_Given text_
They often talk about taking what the “game” gives them, and by way of their carelessness for 48 minutes, the game delivered them a loss when they could’ve kicked their feet up for the next week to rest for Round 2.
“I just told the team this, I’m not going to put it on that last play,” Bulls coach Tom Thibodeau said. “There were a lot of other plays throughout the course of the game … we didn’t play well. When you turn the ball over like that you’re not going to have success.”
The Bulls treated the ball as if it were diseased, with the third-highest amount of turnovers in a playoff game in the last 25 years. Their first-quarter turnover issues carried over to the final three, as Rose, Nikola Mirotic and Gasol took center stage for all the wrong reasons.
Rose gave it away eight times while Gasol had five turnovers of his own and Mirotic, who returned from missing Game 3 with a left knee strain, had three turnovers in 20 minutes, leading to 39 Bucks points.

_Input data_
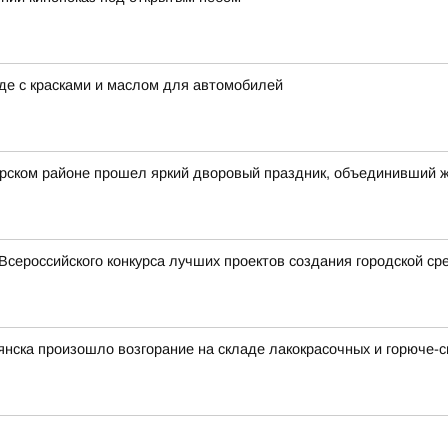
аде с красками и маслом для автомобилей
арском районе прошел яркий дворовый праздник, объединивший 
Всероссийского конкурса лучших проектов создания городской ср
рянска произошло возгорание на складе лакокрасочных и горюче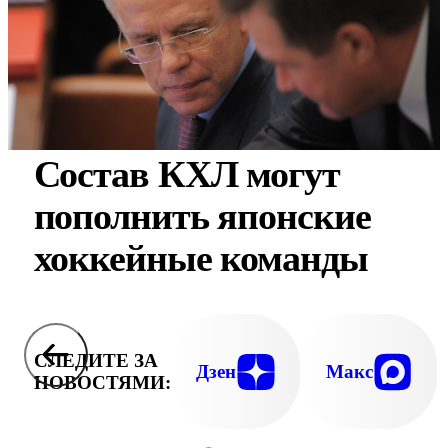
Состав КХЛ могут
пополнить японские
хоккейные команды
СЛЕДИТЕ ЗА
Дзен
Макс
НОВОСТЯМИ:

_What this exercise asks_
a: Answer these questions from the report on the Bulls' playoff loss:
(i) Who is the Bulls coach?
(ii) How many times did Rose give the ball away?
(iii) What injury kept Mirotic out of Game 3?
b: According to the report on the Bulls' playoff loss, why did Thibodeau refuse to blame the loss on the last play?
c: Continue the report on the Bulls' playoff loss.
The listing isn't needed for any of this work.

_Answers provided_
a:
(i) Tom Thibodeau
(ii) Eight times
(iii) A left knee strain

b: He said there were many other plays over the course of the game in which the Bulls didn't play well. He added that a team that turns the ball over the way they did won't have success.

c:
While his teammates were listed as “missing” on a milk carton, Butler did the heavy lifting against a balanced and emotional Bucks team that wouldn’t give the Bulls an inch, literally or figuratively. The animosity from Game 2 returned after a one-game absence, with multiple technical fouls and physical confrontations.
Butler helped rally the Bulls from a 46-34 deficit in the second quarter, scoring or assisting in 18 of the Bulls’ final 20 points of the period. Scoring seven points in the last 28 seconds—including a ridiculous 3-point bank shot at the buzzer—tied the game at 50.
But the Bucks didn’t fold, behind their formidable bench of Bayless, Dudley, John Henson and OJ Mayo, who kept the Bulls at bay with four 3-point daggers and led the Bucks with18 points in 23 minutes.
Their resolve was somewhat surprising, as Mayo had a 30-foot shot-clock triple called back by review that everyone thought put the Bucks up 90-84 with three minutes remaining.
Before it was reviewed, Butler hit a three that seemed to shift the momentum before Mayo left no doubt the next time down, hitting a long triple with 12 seconds on the shot clock following two offensive rebounds.
Even when luck appeared to be on the Bulls’ side, the Bucks kept fighting it off, giving way for a miracle—as the Bulls will live in misery for 48 hours, starting with their illustrious point guard.